What remedy? Let me offer a re-membering. When I was around 13 years old, self-conscious and anxious, I found it in myself to write to the celebrated Royal Shakespeare Company voice teacher Cicely Berry for advice because I wanted to better understand the gap I felt between my experience of my voice and the outside world's perception of it. So I wrote, tentatively, asking for her comment and guidance and I recorded myself reading the letter on a tape cassette (this was circa 1981!). What I know now but couldn't name or articulate then, was that I was fearful about revealing my emerging, taboo sexuality in my voice and sounding 'gay'. She wrote back with warmth and wisdom: she had listened very carefully to the tape several times, and there was nothing wrong whatever with my voice, other than sounding hesitant. She encouraged me firmly to work on my voice with breathing, resonance and articulation exercises regularly, to enjoy it, get to know its power, and then forget about it and release self-consciousness.

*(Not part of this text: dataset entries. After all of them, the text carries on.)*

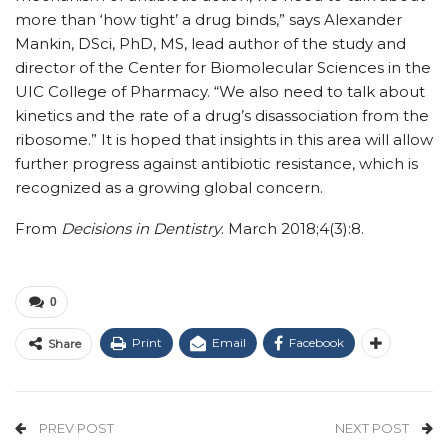
more than ‘how tight’ a drug binds,” says Alexander
Mankin, DSci, PhD, MS, lead author of the study and
director of the Center for Biomolecular Sciences in the
UIC College of Pharmacy. “We also need to talk about
kinetics and the rate of a drug’s disassociation from the
ribosome.” It is hoped that insights in this area will allow
further progress against antibiotic resistance, which is
recognized as a growing global concern.
From
Decisions in Dentistry
. March 2018;4(3):8.
0
Print
Email
Facebook
Share
PREV POST
NEXT POST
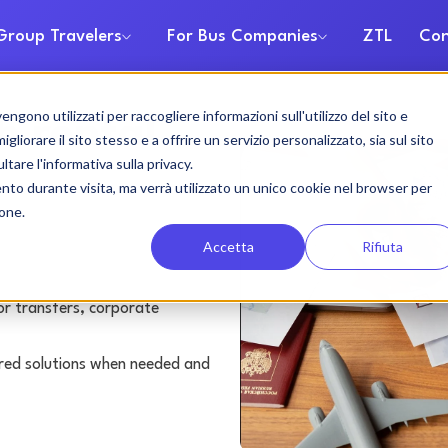
Group Travelers
For Bus Companies
ZTL
Con
gono utilizzati per raccogliere informazioni sull'utilizzo del sito e
h rental
liorare il sito stesso e a offrire un servizio personalizzato, sia sul sito
ltare l'informativa sulla privacy.
ento durante visita, ma verrà utilizzato un unico cookie nel browser per
ione.
Accetta
Rifiuta
or transfers, corporate
lored solutions when needed and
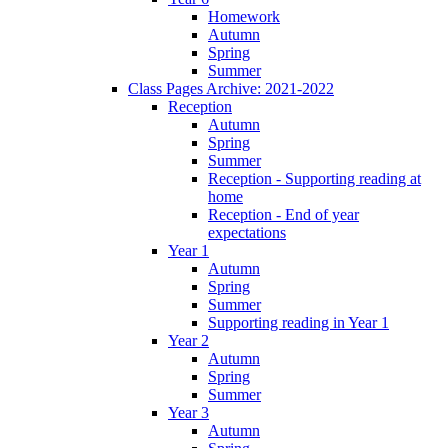
Homework
Autumn
Spring
Summer
Class Pages Archive: 2021-2022
Reception
Autumn
Spring
Summer
Reception - Supporting reading at
home
Reception - End of year
expectations
Year 1
Autumn
Spring
Summer
Supporting reading in Year 1
Year 2
Autumn
Spring
Summer
Year 3
Autumn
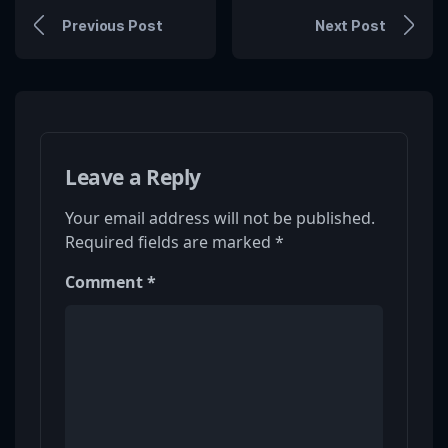
Previous Post
Next Post
Leave a Reply
Your email address will not be published.
Required fields are marked
*
Comment
*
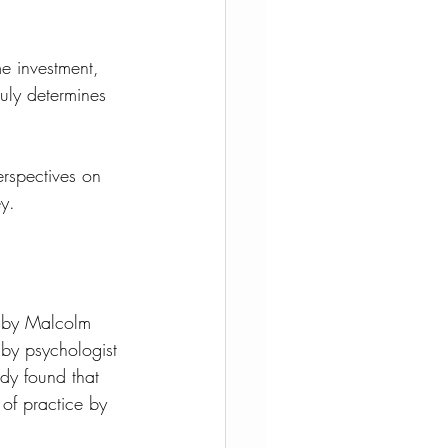
e investment, 
ruly determines 
erspectives on 
ey.
 by Malcolm 
 by psychologist 
udy found that 
f practice by 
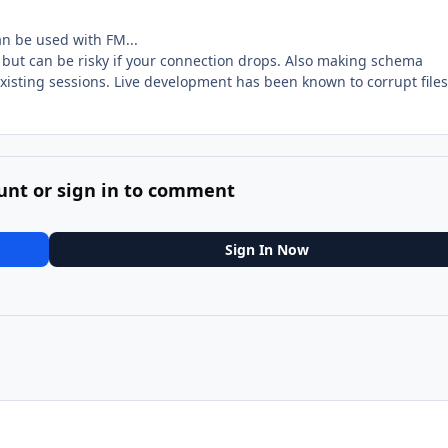
an be used with FM...
st but can be risky if your connection drops. Also making schema
existing sessions. Live development has been known to corrupt files
unt or sign in to comment
Sign In Now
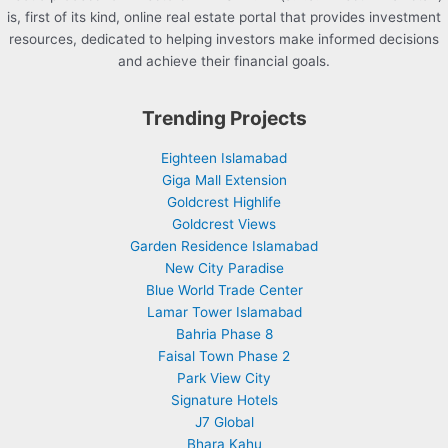
is, first of its kind, online real estate portal that provides investment
resources, dedicated to helping investors make informed decisions
and achieve their financial goals.
Trending Projects
Eighteen Islamabad
Giga Mall Extension
Goldcrest Highlife
Goldcrest Views
Garden Residence Islamabad
New City Paradise
Blue World Trade Center
Lamar Tower Islamabad
Bahria Phase 8
Faisal Town Phase 2
Park View City
Signature Hotels
J7 Global
Bhara Kahu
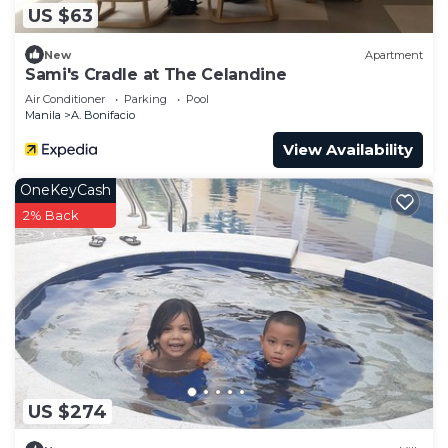
US $63
New
Apartment
Sami's Cradle at The Celandine
Air Conditioner
Parking
Pool
Manila
A. Bonifacio
View Availability
OneKeyCash
2% Back
US $274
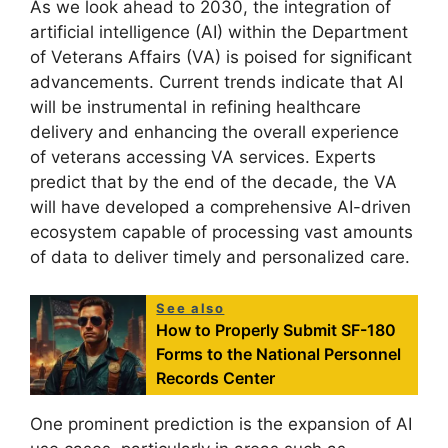
As we look ahead to 2030, the integration of
artificial intelligence (AI) within the Department
of Veterans Affairs (VA) is poised for significant
advancements. Current trends indicate that AI
will be instrumental in refining healthcare
delivery and enhancing the overall experience
of veterans accessing VA services. Experts
predict that by the end of the decade, the VA
will have developed a comprehensive AI-driven
ecosystem capable of processing vast amounts
of data to deliver timely and personalized care.
See also
How to Properly Submit SF-180
Forms to the National Personnel
Records Center
One prominent prediction is the expansion of AI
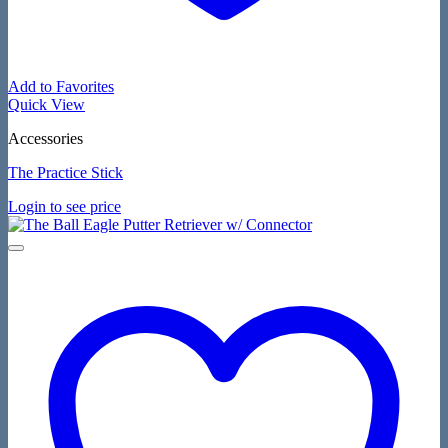
Add to Favorites
Quick View
Accessories
The Practice Stick
Login to see price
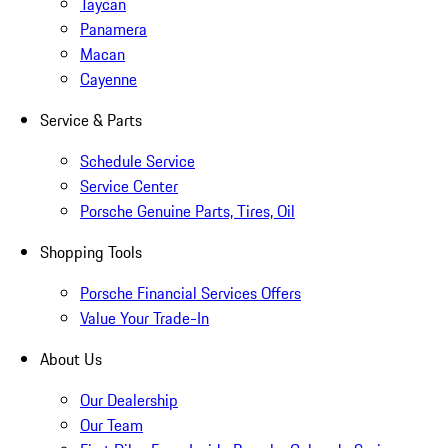
Taycan
Panamera
Macan
Cayenne
Service & Parts
Schedule Service
Service Center
Porsche Genuine Parts, Tires, Oil
Shopping Tools
Porsche Financial Services Offers
Value Your Trade-In
About Us
Our Dealership
Our Team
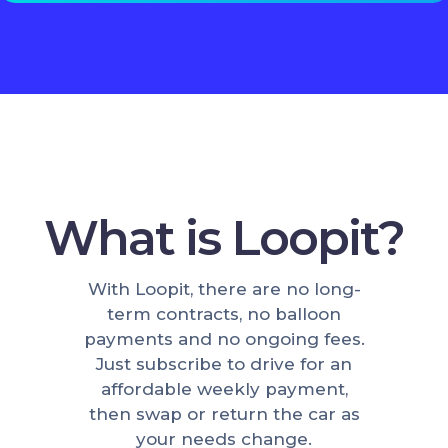
What is Loopit?
With Loopit, there are no long-
term contracts, no balloon
payments and no ongoing fees.
Just subscribe to drive for an
affordable weekly payment,
then swap or return the car as
your needs change.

This was a master-class in validation and non-judgment and to this day informs me very deeply as a speech therapist in the business of facilitating trans clients to become contentedly and fully themselves in voice and communication. My experience of being other and dealing with external and internalised homophobia is therapeutically 'in the room', as it were, and makes for empathy with my clients' experiences of shame and transphobia. I am deeply motivated to help people realise their authentic self-expression towards their gender comfort. Useful and enduring voice modification therapy is beyond a set of exercises and needs to reach to a vocal exploration and integration process that might be called the naming, un-shaming and validating of people's vocal and communicative identities.

Certainly, some trans women clients, for example, are able to achieve close to what is heard as a natively assigned female voice. But striving too much to uphold visions of perfection or unexamined stereotypes increases anxiety, feelings of shame, and ultimately restricts a free voice. Recently, I was supporting a number of trans women being interviewed for a documentary about their vocal journeys. I have walked with them on these journeys, and I marvel now at how free these women are, how strong, how clear. They are independent and utterly competent communicators. They talk about their new stories and 'sparkling moments' of achievement, as narrative therapists put it. The pitch is high enough, the resonance is bright enough, the intonation is natural and expressive, the vocal fold posture is 'thin'. But beyond these parameters, their voices sound real, take risks and are vulnerable but so eloquent in their freedom to speak their truth. Everyone - therapists, clients, human beings - feel exposed and vulnerable in speaking when the stakes are up. But when we 'go for it', our confidence grows through experience and we learn to hold ourselves, look people in the eye, be unashamed of who we are and let our voices fly.